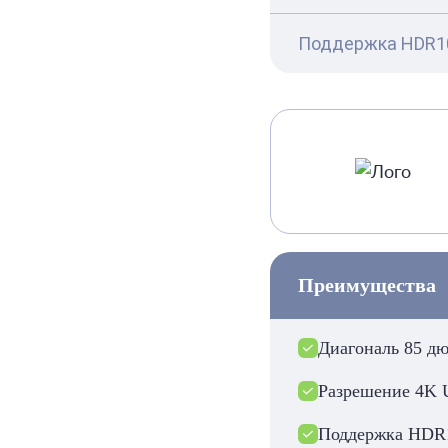
Поддержка HDR1
Преимущества
Диагональ 85 д
Разрешение 4K 
Поддержка HDR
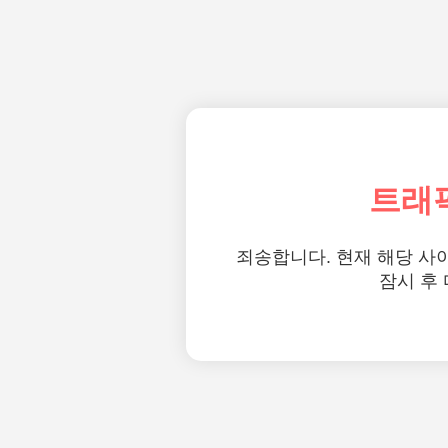
트래
죄송합니다. 현재 해당 사
잠시 후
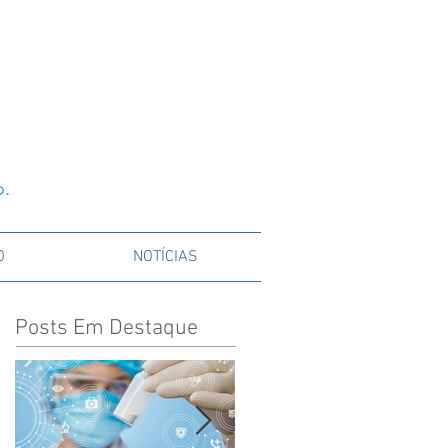
o.
O
NOTÍCIAS
Posts Em Destaque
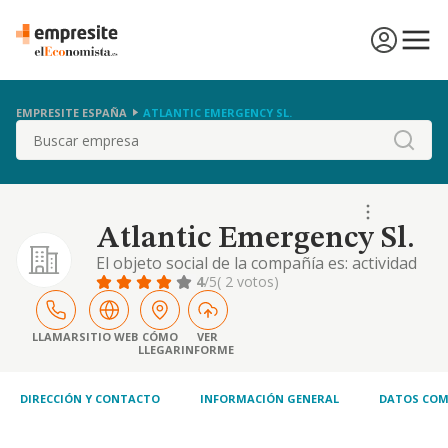
EMPRESITE ESPAÑA
ATLANTIC EMERGENCY SL.
Buscar
Atlantic Emergency Sl.
El objeto social de la compañía es: actividad
principal: 1. otras actividades sanitarias.
4
/5
( 2 votos)
otras actividades: 2. construcción,
instalaciones y mantenimiento. - comercio al
por mayor y al por menor. distribución
LLAMAR
SITIO WEB
CÓMO
VER
LLEGAR
INFORME
comercial." importación y exportación. -
actividades inmobiliarias. - actividades
profesio.
DIRECCIÓN Y CONTACTO
INFORMACIÓN GENERAL
DATOS COM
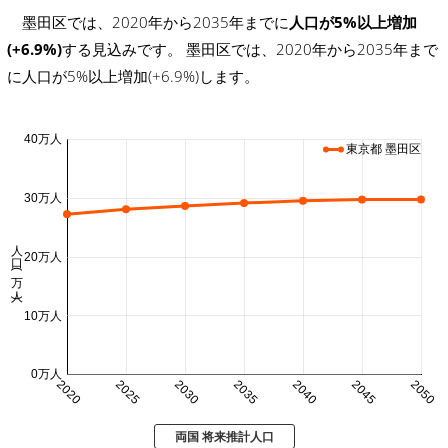
墨田区では、2020年から2035年までに
人口が5%以上増加
(+6.9%)
する見込みです。 墨田区では、2020年から2035年まで
に人口が5%以上増加(+6.9%)します。
40万人
東京都 墨田区
30万人
人口 (万人)
20万人
10万人
0万人
2020
2025
2030
2035
2040
2045
2050
両国 将来推計人口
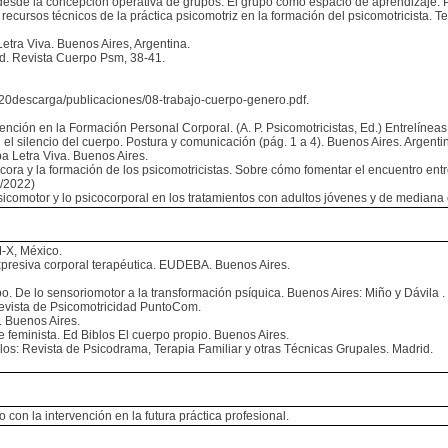
esde la concepción operativa de grupos. El grupo como espacio de aprendizaje. 
ecursos técnicos de la práctica psicomotriz en la formación del psicomotricista. T
Letra Viva. Buenos Aires, Argentina.
ad. Revista Cuerpo Psm, 38-41.
s%20descarga/publicaciones/08-trabajo-cuerpo-genero.pdf.
nción en la Formación Personal Corporal. (A. P. Psicomotricistas, Ed.) Entrelíneas 
el silencio del cuerpo. Postura y comunicación (pág. 1 a 4). Buenos Aires. Argenti
pa Letra Viva. Buenos Aires.
cora y la formación de los psicomotricistas. Sobre cómo fomentar el encuentro entr
6/2022)
icomotor y lo psicocorporal en los tratamientos con adultos jóvenes y de mediana 
-X, México.
xpresiva corporal terapéutica. EUDEBA. Buenos Aires.
o. De lo sensoriomotor a la transformación psíquica. Buenos Aires: Miño y Dávila .
Revista de Psicomotricidad PuntoCom.
. Buenos Aires.
feminista. Ed Biblos El cuerpo propio. Buenos Aires.
los: Revista de Psicodrama, Terapia Familiar y otras Técnicas Grupales. Madrid.
con la intervención en la futura práctica profesional.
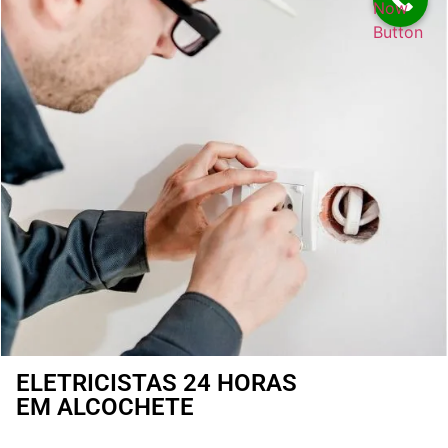
Now
Button
ELETRICISTAS 24 HORAS
EM ALCOCHETE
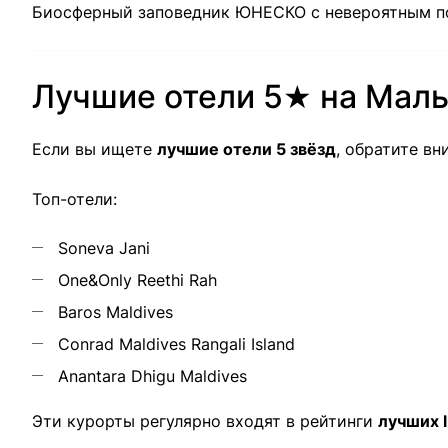
Биосферный заповедник ЮНЕСКО с невероятным 
Лучшие отели 5★ на Мал
Если вы ищете
лучшие отели 5 звёзд
, обратите в
Топ-отели:
Soneva Jani
One&Only Reethi Rah
Baros Maldives
Conrad Maldives Rangali Island
Anantara Dhigu Maldives
Эти курорты регулярно входят в рейтинги
лучших 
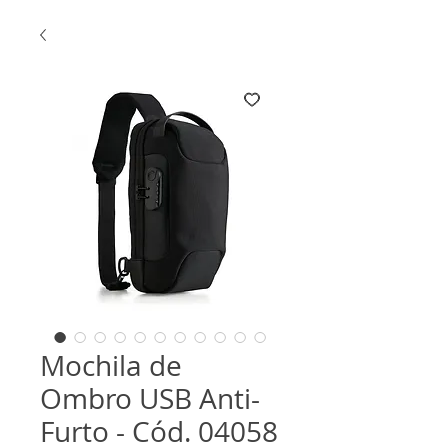
Mochila de
Ombro USB Anti-
Furto - Cód. 04058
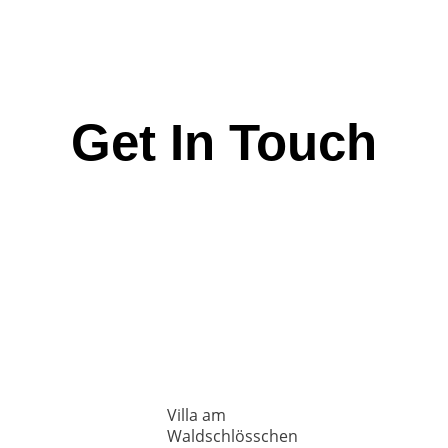
Get In Touch
Villa am
Waldschlösschen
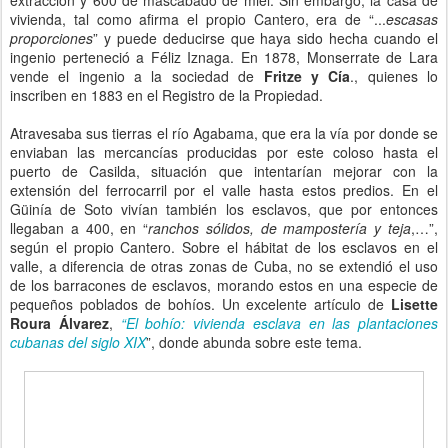
extracción y 600 de mascabado de miel. Sin embargo, la casa de
vivienda, tal como afirma el propio Cantero, era de “...
escasas
proporciones
” y puede deducirse que haya sido hecha cuando el
ingenio perteneció a Féliz Iznaga. En 1878, Monserrate de Lara
vende el ingenio a la sociedad de
Fritze y Cía
., quienes lo
inscriben en 1883 en el Registro de la Propiedad.
Atravesaba sus tierras el río Agabama, que era la vía por donde se
enviaban las mercancías producidas por este coloso hasta el
puerto de Casilda, situación que intentarían mejorar con la
extensión del ferrocarril por el valle hasta estos predios. En el
Güinía de Soto vivían también los esclavos, que por entonces
llegaban a 400, en “
ranchos sólidos, de mampostería y teja
,…”,
según el propio Cantero. Sobre el hábitat de los esclavos en el
valle, a diferencia de otras zonas de Cuba, no se extendió el uso
de los barracones de esclavos, morando estos en una especie de
pequeños poblados de bohíos. Un excelente artículo de
Lisette
Roura Álvarez
,
“El bohío: vivienda esclava en las plantaciones
cubanas del siglo XIX
”, donde abunda sobre este tema.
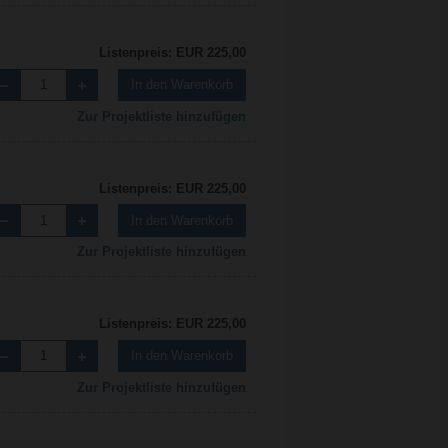
Listenpreis: EUR 225,00
In den Warenkorb
Zur Projektliste hinzufügen
Listenpreis: EUR 225,00
In den Warenkorb
Zur Projektliste hinzufügen
Listenpreis: EUR 225,00
In den Warenkorb
Zur Projektliste hinzufügen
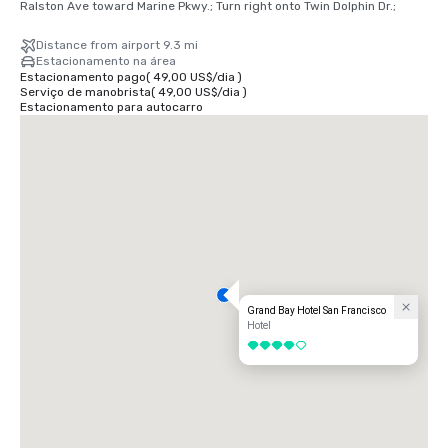
Ralston Ave toward Marine Pkwy.; Turn right onto Twin Dolphin Dr.;
Distance from airport 9.3 mi
Estacionamento na área
Estacionamento pago
(
49,00 US$
/
dia
)
Serviço de manobrista
(
49,00 US$
/
dia
)
Estacionamento para autocarro
Grand Bay Hotel San Francisco
Hotel
4 de 5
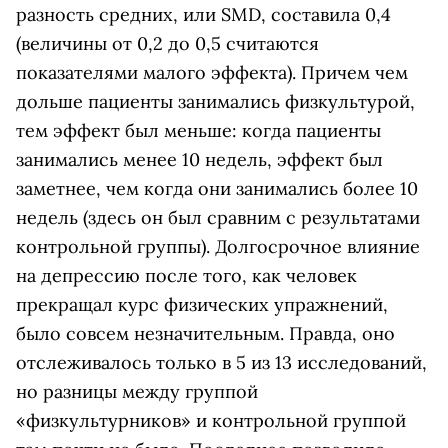
разность средних, или SMD, составила 0,4
(величины от 0,2 до 0,5 считаются
показателями малого эффекта). Причем чем
дольше пациенты занимались физкультурой,
тем эффект был меньше: когда пациенты
занимались менее 10 недель, эффект был
заметнее, чем когда они занимались более 10
недель (здесь он был сравним с результатами
контрольной группы). Долгосрочное влияние
на депрессию после того, как человек
прекращал курс физических упражнений,
было совсем незначительным. Правда, оно
отслеживалось только в 5 из 13 исследований,
но разницы между группой
«физкультурников» и контрольной группой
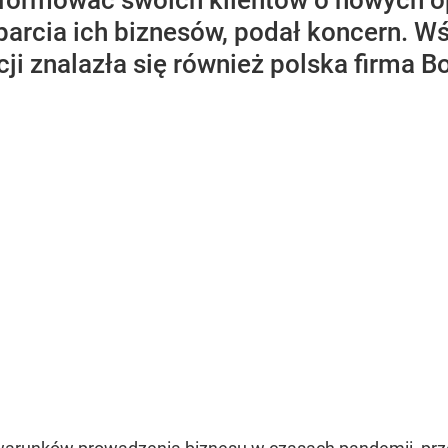
formować swoich klientów o nowych op
arcia ich biznesów, podał koncern. W
i znalazła się również polska firma B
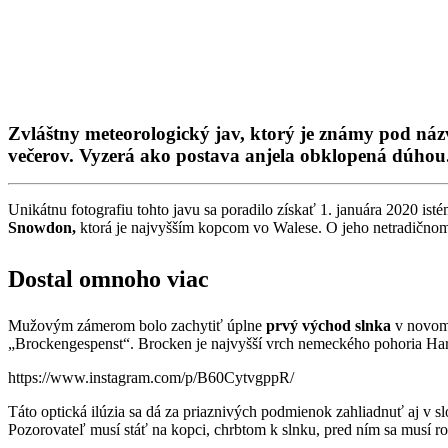
Zvláštny meteorologický jav, ktorý je známy pod ná
večerov. Vyzerá ako postava anjela obklopená dúhou
Unikátnu fotografiu tohto javu sa poradilo získať 1. januára 2020 ist
Snowdon,
ktorá je najvyšším kopcom vo Walese. O jeho netradičnom
Dostal omnoho viac
Mužovým zámerom bolo zachytiť úplne
prvý východ slnka
v novom 
„Brockengespenst“. Brocken je najvyšší vrch nemeckého pohoria Harz 
https://www.instagram.com/p/B60CytvgppR/
Táto optická ilúzia sa dá za priaznivých podmienok zahliadnuť aj v s
Pozorovateľ musí stáť na kopci, chrbtom k slnku, pred ním sa musí r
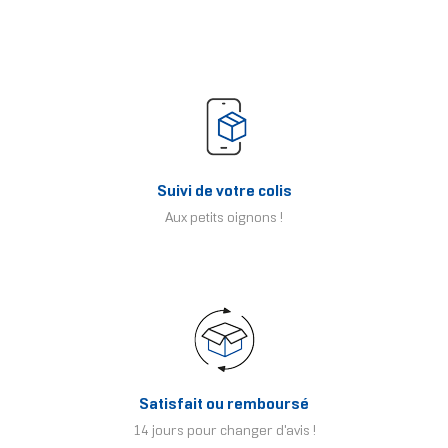
Suivi de votre colis
Aux petits oignons !
Satisfait ou remboursé
14 jours pour changer d'avis !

____________

Task directions
Looking at the data above, give the number of lines that include "ingenio"; add nothing else.

Solution to this task
2